Blow Out is Brian De Palma's masterpiece and the ending is one of the greats in modern American movies, with sound technician Jack Terry finally finding the right scream for the grindhouse horror movie he's working on, courtesy of Sally, the murdered prostitute he had wired and was following, but could not save. It might just be the most downbeat ending of any movie made during the New Hollywood era, which was chock full of downbeat endings. But why does it seem so much more downbeat than all the rest? This is a question that's been bothering me since I first started watching
Blow Out at least once a year over the the last decade. The movie is a masterclass in editing, sound design, framing, etc.

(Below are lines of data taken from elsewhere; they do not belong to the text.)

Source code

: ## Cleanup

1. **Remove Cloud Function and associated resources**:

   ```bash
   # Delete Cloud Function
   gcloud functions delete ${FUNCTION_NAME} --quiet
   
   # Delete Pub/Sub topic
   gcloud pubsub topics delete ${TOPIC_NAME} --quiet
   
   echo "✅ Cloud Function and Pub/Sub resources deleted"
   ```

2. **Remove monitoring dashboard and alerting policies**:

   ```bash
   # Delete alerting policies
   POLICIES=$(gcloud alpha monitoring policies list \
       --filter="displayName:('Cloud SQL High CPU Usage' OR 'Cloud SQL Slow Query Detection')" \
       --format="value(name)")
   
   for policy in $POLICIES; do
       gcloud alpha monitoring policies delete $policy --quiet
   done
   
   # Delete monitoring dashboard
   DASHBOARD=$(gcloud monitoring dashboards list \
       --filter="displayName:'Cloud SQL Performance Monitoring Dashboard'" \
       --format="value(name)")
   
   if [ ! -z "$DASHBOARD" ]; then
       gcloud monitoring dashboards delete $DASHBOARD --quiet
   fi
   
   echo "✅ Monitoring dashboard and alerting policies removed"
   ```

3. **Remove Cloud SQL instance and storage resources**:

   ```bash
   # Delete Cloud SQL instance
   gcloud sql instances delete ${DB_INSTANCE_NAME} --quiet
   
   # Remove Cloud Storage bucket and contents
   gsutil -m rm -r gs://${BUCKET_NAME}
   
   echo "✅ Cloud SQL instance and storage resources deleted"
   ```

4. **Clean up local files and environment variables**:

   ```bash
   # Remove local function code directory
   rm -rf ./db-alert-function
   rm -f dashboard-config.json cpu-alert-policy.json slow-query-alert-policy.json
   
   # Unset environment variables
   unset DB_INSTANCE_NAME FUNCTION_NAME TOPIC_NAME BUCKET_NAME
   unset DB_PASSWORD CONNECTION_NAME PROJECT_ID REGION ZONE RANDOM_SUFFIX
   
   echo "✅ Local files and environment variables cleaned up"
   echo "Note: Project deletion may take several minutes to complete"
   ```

All of this is fairly obvious to anyone who loves movies. But that ending. There's just something about it that I couldn't quite articulate. And then it came to me while I was trying to fall asleep to Chrome's 1977 album
Alien Soundtracks, which, admittedly, seems like a counter-intuitive album to try and fall asleep to. But there it was, I thought to myself. According to film historians, the New Hollywood era began with either
The Graduate or
Bonnie and Clyde, and ended with either
Jaws,
Star Wars, or
Heaven's Gate, the latter of which seems to be the de facto winner in the contest to see who's the loser who ruined it all. But I don't know. I think
Blow Out is the final movie of the New Hollywood era, and I think it's finality is more appropriate to the narrative we have given the New Hollywood era, which is that it was time when American movies were more apt to look realistically at society, with characters who sensed that something was not quite right with the American Dream. characters who were willing to fight the system, but only after figuring out that system was woefully corrupt and that there was no line of escape, hence all of the depressing conclusions. Think Jake Gittes at the end of
Chinatown, or Joe Frady at the end of
The Parallax View, or Harry Caul at the end of
The Conversation. They've all figured out what the problem is and who is responsible for it, but they have also figured out that they are helpless to make a dent in the endless cycles of corruption. Fair enough, right? All of these movies, one after another, each taking their turn diagnosing the culture, only to discover how ineffectual the individual is at making any sort of change. And then, in 1981, comes De Palma's
Blow Out, which looks at the entire oeuvre of New Hollywood and says, "You were all being way too optimistic." Because
Blow Out isn't about a character finding out how helpless he is, it's about how the movies themselves, the technology, the form, the apparatus, is the one that's helpless. It's the medium itself which is feckless. Jack Terry edits, records sound, and even makes a clever little movie himself, all to find out what happened to an assassinated Senator, and not only does he not find out why it happened, he doesn't even know who did it. He is no closer to figuring out the conspiracy at the end of movie than he was at the beginning, which totally goes against the tropes of every single paranoid thriller made during the time of Vietnam and Watergate. With
Blow Out, De Palma is saying that even if you have mastered the technology it will not help you find out the truth. He's saying that movies themselves are ineffectual at making any type of change. He's saying that it's pointless to try and take down the monolithic and the demonic, that it simply can't be done, not with celluloid, anyway. He's saying that at best, all a movie can do is help generate more movies. De Palma was by far the most politically subversive of his generational cohort, with the movies he wrote and directed at the beginning of his career (
Greetings in 1968 and
Hi, Mom! in 1970) broaching the topics of conspiracy, pornography and black power way before anyone else, so it seems kind of inevitable that he would be the one to laugh at his contemporaries for thinking they could, through the art of cinema, achieve any kind of closure, or affect, or knowledge about how the world works, and by laughing at them, bringing the curtain down on the era of cinematic rejuvenation he played a heavy hand in bringing about. But there it is. De Palma also seems to be saying that there's no point in acting all depressed, or pessimistic, or disillusioned, because those things are for people who think they had a chance to begin with. No, says De Palma, when you find yourself impotent against the relentlessness of unknown forces hellbent on obfuscating the actuality of events there is really only one thing you can do: accept it, close your eyes, plug your ears, and scream.
I'm going to watch this tonight and comment tomorrow.